Twenty years later, cloning human embryos is almost routine, though it
remains unethical to apply the technology to magazine publishers. So when
Rodney A. Brooks, director of the M.I.T. Artificial Intelligence Laboratory,
tells me that in 20 more years we will have robots with feelings and
consciousness, I'm not going to argue with him.

''Flesh and Machines: How Robots Will Change Us'' is a short, stimulating
book written by one of the major players in the field -- perhaps the major
player -- about the state of robotics and its short-term future. It also
offers surprisingly deep glimpses into what it is to be human. Brooks
appears to have gained a boundless appreciation for human beings by
attempting to copy them.

Traditionally, robots have been built with three loops: a perception
circuit, an action circuit and a ''cognition box'' to provide a worldview
and to mediate between sensors and motors. Brooks challenged this model by
eliminating the cognition box. At a talk, he drew diagrams of bigger boxes
for perception and action -- based on the portion of animal brains devoted
to each -- and made them overlap. He then ''put cognition in a little
cartoon cloud representing the thoughts of an external observer of the
complete system of the robot -- world, perception and action.''

This was radical thought, if not outright heresy. As it turned out, Brooks's
robots didn't need a brain to exhibit intimations of consciousness. The key,
he writes, is to get the robot to react to its sensors quickly. Take
Genghis, Brooks's six-legged robot. It is outfitted with six pyroelectric
sensors, identical to motion sensors that turn on the lights in your
driveway. In Genghis, the sensors are tuned to the infrared band emitted by
the warm bodies of all mammals, and connected to the robot's motors. If a
mammal, say a human, passes in front of Genghis, it moves toward the
infrared radiation. When the mammal stops, Genghis stops. To observers, it
appears Genghis is stalking prey. But stalking implies intent, and Genghis
has none. When Brooks pointed the sensors backward, Genghis walked away from
mammals. Genghis has no internal notion of forward or backward.
++++++
What you will do —
Continue the review of "Flesh and Machines" above, picking up right after its last sentence.

Material provided —
++++++
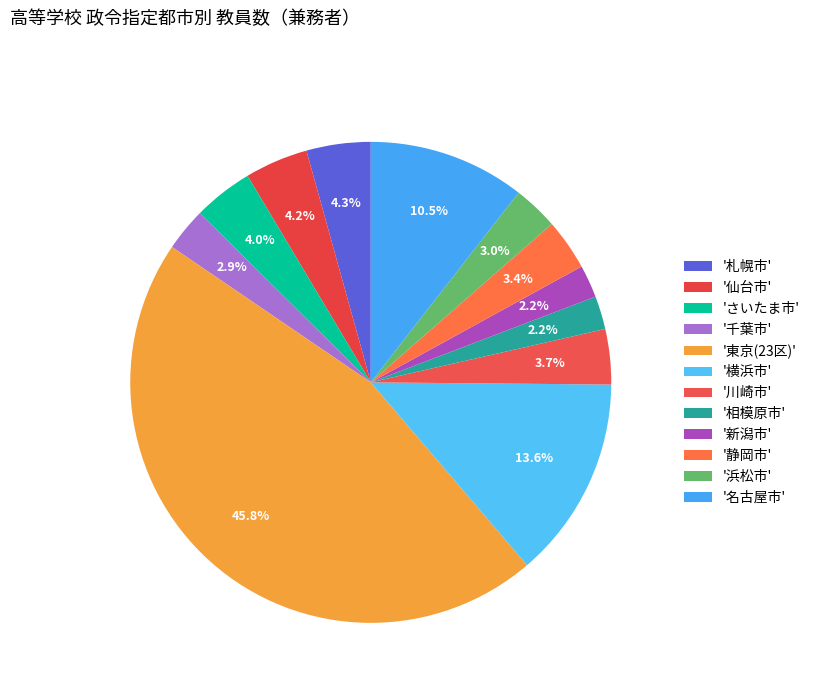

Rank the categories by value from lowest to highest.

新潟市, 相模原市, 千葉市, 浜松市, 静岡市, 川崎市, さいたま市, 仙台市, 札幌市, 名古屋市, 横浜市, 東京(23区)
++++++
Reply —
Brooks takes issue with the robotics pioneer Marvin Minsky, who has
concentrated on cognition and has belittled the problem of seeing, since
''even stupid people could do it well,'' in Brooks's words. From a robotics
point of view, he suspects that playing chess and solving algebra problems
might be easier to fabricate than visually distinguishing ''between a coffee
cup and a chair'' or walking around obstacles, things that a 4-year-old
child can do. He believes that so-called higher functions derive from the
ability ''to see, walk, navigate and judge.''

Brooks gives us a tour of the marvels of the human vision system and the
difficulties in building them into a robot. One of his brainstorms was
figuring out how to make his robots negotiate a crowded room. He realized
that a robot did not need an ability to avoid obstacles, but could be
programmed ''to seek paths through empty space.'' Zen Buddhist monks spend
several lifetimes learning to grasp the void. Brooks's robots do it as soon
as they are switched on.

His book is full of surprises. Given Genghis's illusory stalking and
Brooks's now famous statement that we ''overanthropomorphize humans,'' I
assumed he was galloping toward the conclusion that consciousness does not
exist. But no. He says consciousness may be ''the result of simple mindless
activities coupled together.'' Our senses and muscles are part of who we
are.

Brooks doesn't paint a bright line between conscious and unconscious, but
implies a continuum of conscious behavior from nuts and bolts to humans,
just as we infer increasing consciousness from lobsters (O.K. to throw in
boiling water) to dogs (non-boilable companions) to chimps (almost human).
When the chess-playing computer Deep Blue beat Garry Kasparov, he said it
played as if it ''had a plan.'' But Deep Blue was qualitatively no different
from chess computers of the 1960's; it was just much faster.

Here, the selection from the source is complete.